Who will redeem the chained women?

The CJN is back – saved by people, organizations and restructured plans. This is a good thing, a very good thing for the Canadian Jewish community. But it raises the question: what does it mean when we find we have this power to preserve things and institutions?

It’s an awesome responsibility. We learn that we can save some things but not all, for surely we cannot save all. Some things and institutions disappear and are lost to our collective presence. Somehow, we must look backward and forward and wonder at those things or items that we didn’t manage to save. Were we wise in our decisions and judgments? Did we act responsibly when we could, or did we miss the boat?

All these images and thoughts are built into our notions of redemption, which weigh so heavily upon us in Judaism. Or at least they should. 

To redeem is wonderful. To fail is dreadful. To ignore or reject the appeal is disgraceful. To do nothing is immoral.

Theoretically, God redeemed us in the past in order to teach the powers of and the pattern for redemption. In this divine action prolegomenon, it then became our task as human beings to follow suit, to find ways and means to bring the redemptive influence into our lives and the lives of those around us.

I find this to be heavy stuff. We who follow this line of reasoning are asking ourselves to exercise great restraint and engage in prodigious activity. We’re not given leave to stand idly by. We’re challenged by this concept to make choices and take on responsibilities far outweighing our frail human existence. We can’t claim innocence, ignorance or frailty, nor the excuse of “What, me?”

So you see, for me, saving The CJN has vast implications. I look from this example to many other possibilities and wonder where is my community? Where are the leaders, and when will they act?

There are so many areas in our lives, globally and locally, that beg redemptive activity. Each one of us must make such choices as we can, but active we must be. The old Judaic frame applies. We’re not required to finish the task. Often, we’re not able to do so. But we must begin it, hoping others will come along and join our efforts. We must each build into our lives this active notion of human redemption, for ourselves and for our children, for our community locally and globally, Jewishly and humanly.

The Bible is filled with exhortations to the leaders of Israel to actively redeem and rescue. For example, Isaiah 1 is read before Tisha b’Av as a reminder to Israel of our obligation to justice and how easily we seem to have lost our way. He warns that bringing sacrifices and celebration of holidays doesn’t appeal to God when justice is aborted, when the widow and orphan are neglected. “Your new moons and your appointed seasons my soul hateth: They are a burden unto me;  …your hands are full of blood. Wash you, make you clean, put away the evil of your doings from before mine eyes… Learn to do well; Seek justice, relieve the oppressed, judge the fatherless, plead for the widow.”

These impassioned sentences cry out for action.
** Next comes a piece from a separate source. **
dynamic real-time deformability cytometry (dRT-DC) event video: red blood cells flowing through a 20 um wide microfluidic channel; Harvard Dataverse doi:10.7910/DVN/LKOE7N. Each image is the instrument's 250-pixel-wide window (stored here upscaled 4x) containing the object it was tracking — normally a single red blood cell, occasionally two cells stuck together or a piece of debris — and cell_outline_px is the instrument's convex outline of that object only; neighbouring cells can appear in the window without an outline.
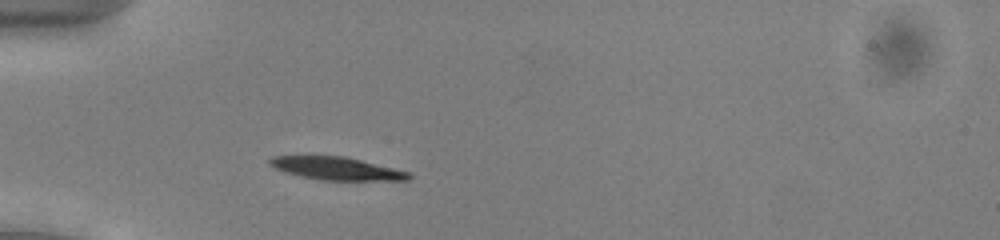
{"species": "common noctule bat (a hibernating species)", "species_latin": "Nyctalus noctula", "temperature_condition": "cold", "stored_images_in_passage": 43, "camera_frame_rate_fps": 3000, "um_per_image_px": 0.085, "animal": {"sex": "male", "body_mass_g": 13.0, "forearm_length_mm": 53.1}, "frame": {"image": 1, "passage_image": 7, "time_ms": 2.0, "image_size_px": [1000, 240], "cell_outline_px": [[412, 176], [408, 180], [324, 180], [300, 176], [284, 172], [268, 164], [268, 160], [272, 156], [344, 156], [412, 172]], "centroid_in_image_um": [28.63, 14.32], "position_along_channel_um": 56.4, "area_um2": 18.5}}
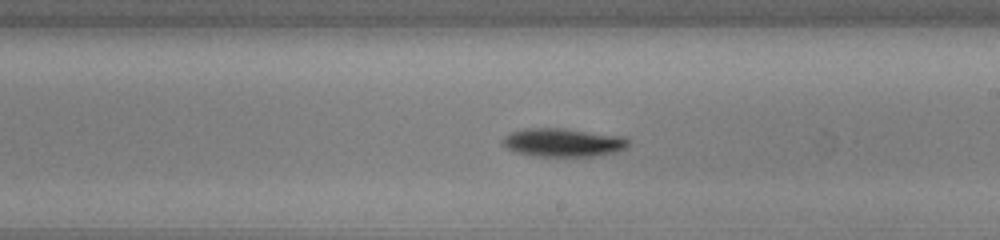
{"frame": {"image": 2, "passage_image": 22, "time_ms": 7.0, "image_size_px": [1000, 240], "cell_outline_px": [[632, 140], [624, 148], [616, 152], [592, 156], [536, 156], [516, 152], [500, 144], [500, 140], [504, 136], [512, 132], [528, 128], [564, 128], [624, 136]], "centroid_in_image_um": [47.86, 12.1], "position_along_channel_um": 241.1, "area_um2": 20.92}}
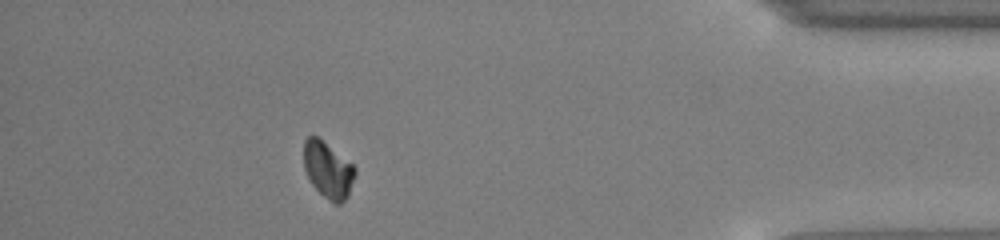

They tell us that no matter how much ritual we practise, if, for example, we deny justice to an agunah (a woman whose husband refuses to give her a Jewish divorce, the equivalent of Isaiah’s widow and orphan), our hands are bloodied. I have written obsessively about the women who are denied their Jewish divorce by recalcitrant husbands, so I ask where the redeemers are. Who will take the responsibility of our heritage today and apply the law as it was intended? To free an agunah was once considered a great good. Today, too many support and hide these men while turning away from the chained women.

I have received calls and letters from interested citizens who want to help. What can I tell them? Get educated and demand of your rabbis education and real action. Insist that the rabbinical courts in your community act more forcefully to free agunot. We need a systemic solution. Work harder on individual cases. Don’t be silent. Save one woman and it will be as if you redeemed the world.